- **Article**
--------------------------------------------------
À Madrid, la culture occupe les squats

À Madrid, la culture occupe les squats

Les centres sociaux et culturels autogérés, dont le statut peut aller jusqu’au squat, se sont multipliés à Madrid avec la crise. Ces centres sont soutenus par le nouveau conseil municipal. Il a pour but d’encourager la sensibilisation à la culture, sur fond d’intégration sociale.

Par Paméla Rougerie
Enquête de Paméla Rougerie et Luc Magoutier
À Madrid
jeudi 3 mars 2016

Pour entrer dans un squat madrilène, il suffit de sonner à la seule porte couverte de graffitis du quartier aisé de Chamberi, dans le centre de la ville. Ce vendredi soir, c’est Teresa, une activiste enthousiaste de 25 ans emmitouflée dans un sweatshirt trop grand, qui ouvre la porte. La jeune femme présente l’histoire de l’immeuble avec un débit rapide et des grands gestes. Le nom du lieu ? La Morada – en français, la demeure -. Cet édifice occupé illégalement appartient à la famille Lopez Brea, connue pour posséder de nombreux bâtiments dans la capitale espagnole. À l’accueil, le planning est chargé. Au programme de cette semaine, des activités gratuites et libres d’accès, allant des cours de théâtre à des cours de boxe, en passant par du yoga ou encore de la danse. Cette maison occupée (une casa okupa en espagnol) est un exemple de centre social occupé autogéré (CSOA, en espagnol) ayant pour but de recréer une vie de quartier et d’intégrer les plus démunis, et ce depuis près de quatre ans.

Dans la capitale espagnole, le nombre de squats a explosé sur les dix dernières années. Selon Miguel Angel Martinez, professeur à l’Université de Hong Kong et auteur de The Squatters’ Movement in Europe : Commons and Autonomy as Alternatives to Capitalism (Pluto Press, 2014), près de 80 centres et lieux sociaux autogérés ont vu le jour dans Madrid et sa périphérie ces dix dernières années. C’est une conséquence de la crise économique qui a durement frappé la ville, après l’explosion d’une bulle immobilière. Celle-ci a laissé de nombreux bâtiments sans occupants. Ces centres à la durée de vie très variable ont une relation parfois compliquée avec la mairie. « Les maires se confrontent rarement aux lieux squattés et en parlent très peu, selon l’activiste membre du mouvement européen des squatteurs. Dans la plupart des cas, les squats sont évacués par la police. À Madrid, il n’y a eu que quatre cas de négociations avec les autorités qui ont permis de légaliser ces squats. ».
--------------------------------------------------
- **Données fournies**
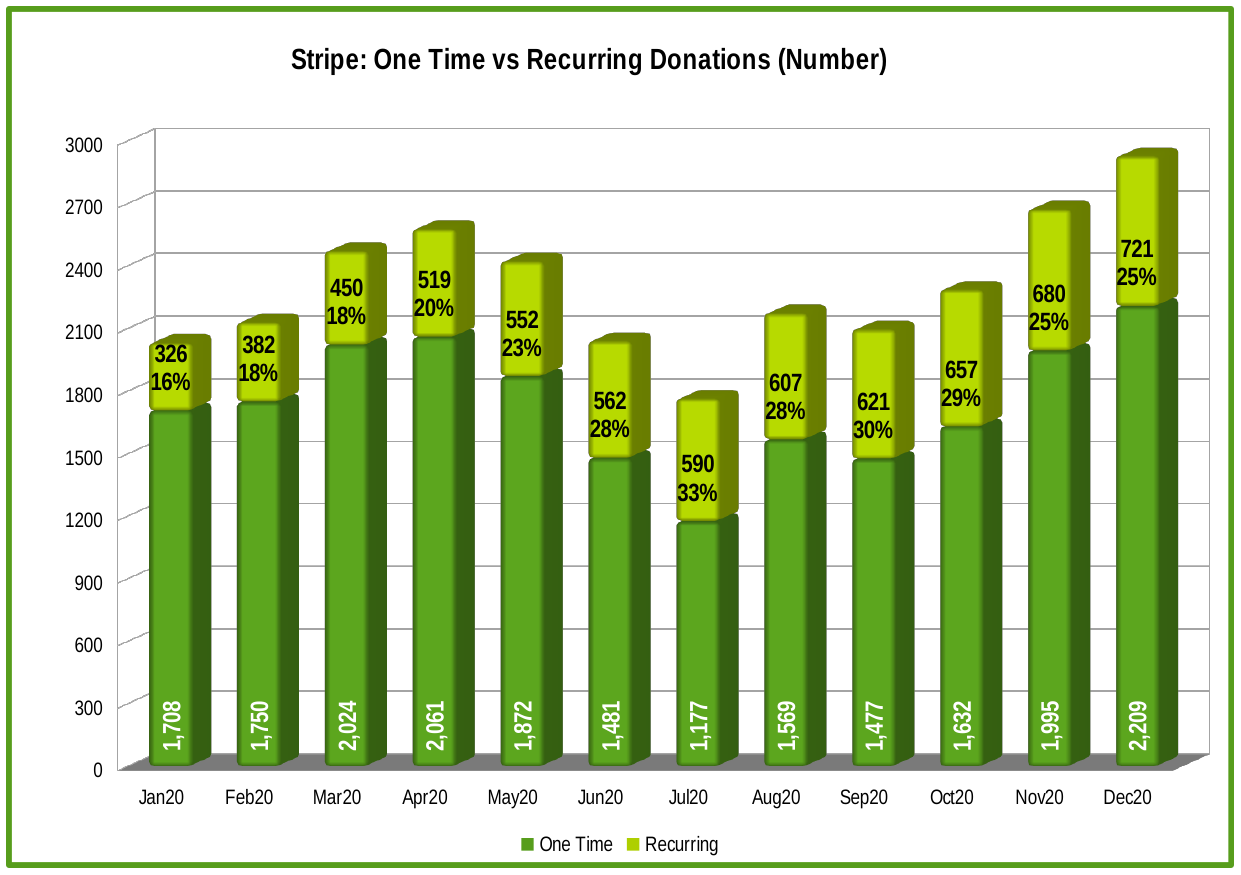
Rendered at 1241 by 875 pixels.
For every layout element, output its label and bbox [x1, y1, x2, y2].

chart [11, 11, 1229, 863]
--------------------------------------------------
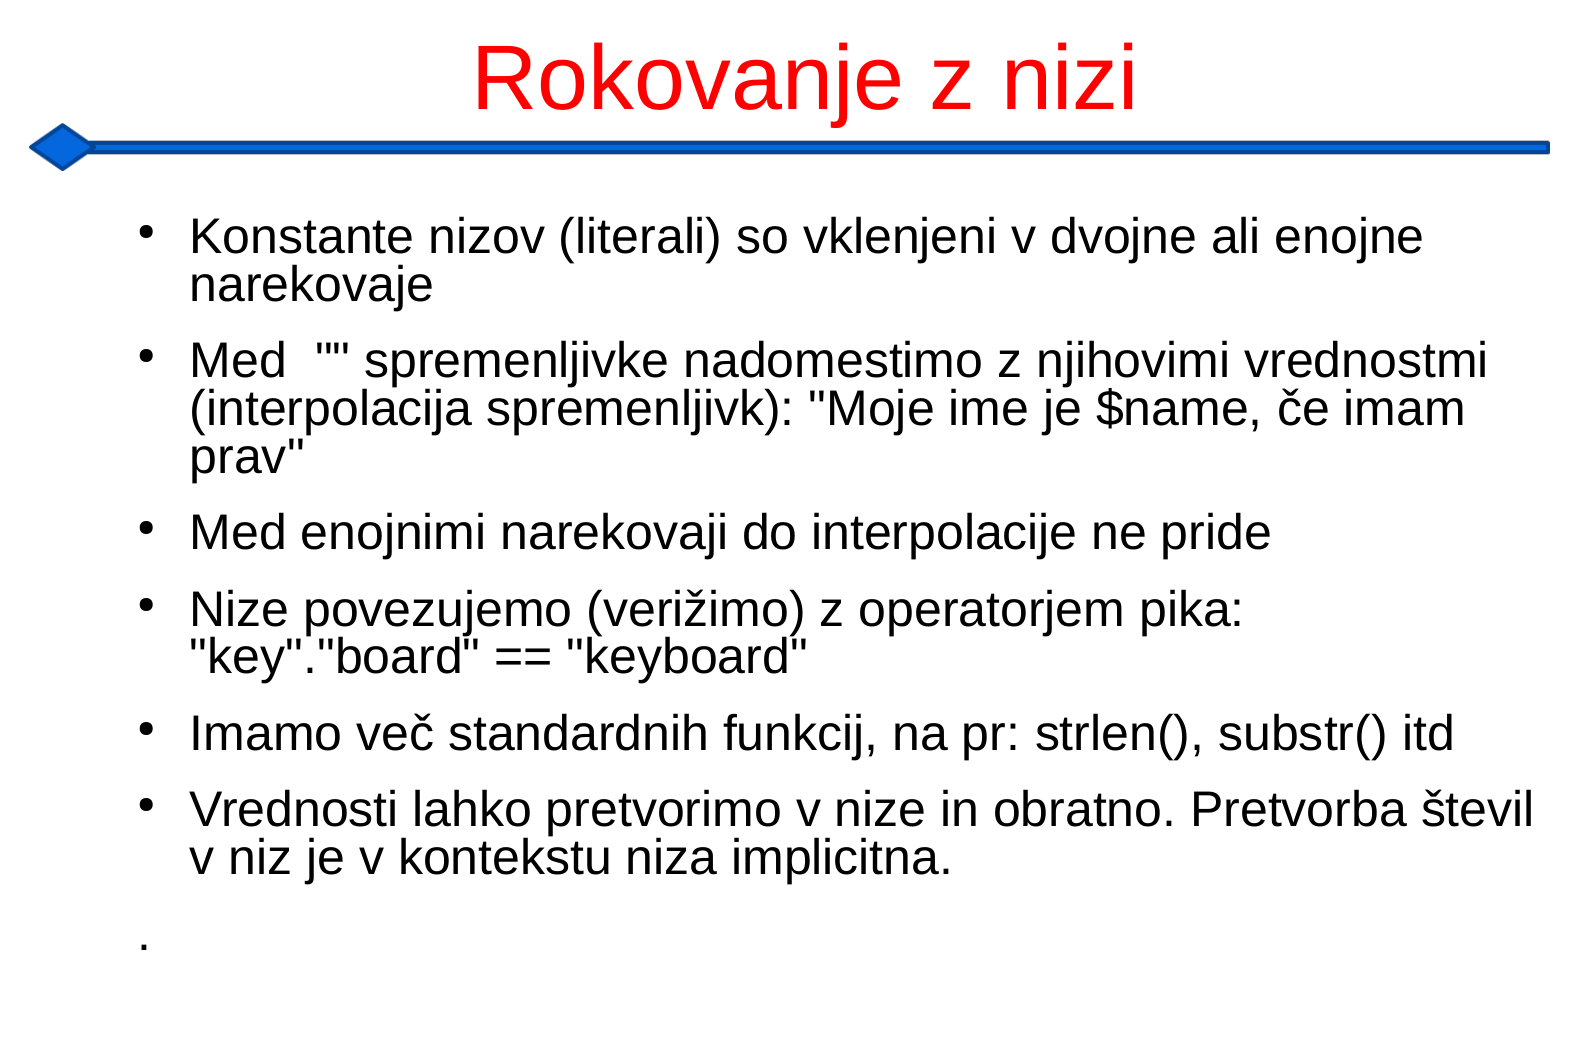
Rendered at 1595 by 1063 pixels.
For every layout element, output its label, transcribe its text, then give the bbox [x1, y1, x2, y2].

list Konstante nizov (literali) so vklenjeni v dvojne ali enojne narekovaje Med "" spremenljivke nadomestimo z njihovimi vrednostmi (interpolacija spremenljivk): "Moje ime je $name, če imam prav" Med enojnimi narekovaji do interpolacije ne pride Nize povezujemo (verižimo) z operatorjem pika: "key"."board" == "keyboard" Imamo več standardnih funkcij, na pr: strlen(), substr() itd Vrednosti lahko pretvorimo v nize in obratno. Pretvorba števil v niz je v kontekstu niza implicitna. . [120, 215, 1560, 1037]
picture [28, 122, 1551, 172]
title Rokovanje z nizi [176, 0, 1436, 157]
--------------------------------------------------
- **Consigne 1**
Répondez aux questions suivantes à l'aide de l'article sur les squats de Madrid :
(a) Quel est le nom de la maison occupée présentée dans l'article, et à quelle famille appartient l'immeuble ?
(b) Selon Miguel Angel Martinez, combien de centres et lieux sociaux autogérés ont vu le jour dans Madrid et sa périphérie ces dix dernières années ?
(c) À Madrid, combien de cas de négociations avec les autorités ont permis de légaliser des squats ?
- **Consigne 2**
Dans l'article sur les squats de Madrid, transformez en liste à puces le paragraphe qui commence par « Dans la capitale espagnole, le nombre de squats a explosé » en conservant ses faits principaux.
- **Consigne 3**
Poursuivez l'article sur les squats de Madrid à partir de sa dernière phrase.

- **Corrigé 1**
(a) La Morada ; l'immeuble appartient à la famille Lopez Brea.
(b) Près de 80.
(c) Quatre.

- **Corrigé 2**
- Le nombre de squats a explosé à Madrid au cours des dix dernières années.
- Selon Miguel Angel Martinez, professeur à l'Université de Hong Kong, près de 80 centres et lieux sociaux autogérés ont vu le jour dans Madrid et sa périphérie sur cette période.
- Ce phénomène découle de la crise économique : l'explosion d'une bulle immobilière a laissé de nombreux bâtiments sans occupants.
- La durée de vie de ces centres est très variable, et leur relation avec la mairie est parfois compliquée.
- Les maires se confrontent rarement aux lieux squattés et en parlent très peu.
- Dans la plupart des cas, les squats sont évacués par la police.
- À Madrid, seuls quatre cas de négociations avec les autorités ont permis de légaliser des squats.

- **Corrigé 3**
Cependant, l’espoir d’une meilleure entente se profile pour les espaces qui veulent être reconnus. Les collectifs okupas bénéficient d’un soutien de poids : les conseillers municipaux Celia Mayer Duque et Guillermo Zapata sont d’anciens membres du Patio Maravillas, un autre centre social occupé autogéré, récemment fermé. « Nous allons transformer en loi démocratisée et règlementée ce qui était jusqu’à présent un privilège qui dépendait arbitrairement des autorités locales », a récemment déclaré Nacho Murgui, le délégué municipal chargé de la coordination territoriale et des relations avec les associations, jeudi 25 février, lors de la présentation du projet. Un inventaire des espaces vides de la ville est en cours de réalisation. Depuis le 1er mars, les associations intéressées par ces espaces peuvent soumettre leurs projets de récupération.

« Dans la culture, tout doit se payer »

En ce moment, à La Morada, un cours de breakdance occupe quelques jeunes dans une grande salle reconvertie en studio de danse. Eva, une jeune breakdanceuse, montre des pas à ses amis sur fond de C2C et de Gangsta’s Paradise. Un autre danseur exécute déjà des mouvements au sol. Son nom de scène, c’est Bboy Manu. Ce danseur professionnel de 38 ans vient régulièrement ici pour s’entraîner. « Sinon, je fais des spectacles dans le métro ou dans la rue avec mon collectif », ajoute-t-il. Il hausse le ton pour se faire entendre au-dessus du hip-hop qui jaillit des hauts-parleurs. Pour lui, la culture est en danger. « On ne peut plus en vivre, et aujourd’hui tout doit se payer. Pour les jeunes, c’est bien de venir dans un lieu gratuit pour se sensibiliser à la culture. » Pour montrer son engagement, il n’hésite pas à laisser le lien vers le replay de son émission autogérée spécialisée sur la danse, sur la chaîne RTVE.

Dans une petite pièce au premier étage, Teresa, elle, prépare un décor pour une pièce de théâtre qui se jouera bientôt à La Morada. En plus d’être activiste, la jeune femme est actrice. Elle croit dur comme fer à l’initiative de cette casa okupa. « Je viens souvent ici pour les assemblées, et pour participer à un maximum d’ateliers, affirme-t-elle. Ce qui me plaît, c’est de créer du lien avec les visiteurs ». Elle crée ce lien à travers des rencontres au gré des ateliers qu’elle préfère, comme ceux de théâtre où elle met en avant ses qualités d’actrice ou ceux de cinéma pour pouvoir organiser des séances accessibles à tous.

Ici, comme pour de nombreux centres sociaux autogérés, tout s’organise collectivement. Julia Ramirez Blanco a vécu cette expérience : « Les gens se divisent en comités puis en groupes de travail, développe la chercheuse de l’Université Complutense, spécialisée dans l’Histoire de l’art et ses mouvements sociaux. Ces groupes se réunissent en assemblées, le plus souvent une fois par semaine pour discuter d’éventuels problèmes rencontrés. À la fin, les décisions se prennent sur un consensus. » C’est au cours de ces assemblées que l’on décide de la création de nouveaux ateliers ou encore de l’organisation de nouveaux évènements.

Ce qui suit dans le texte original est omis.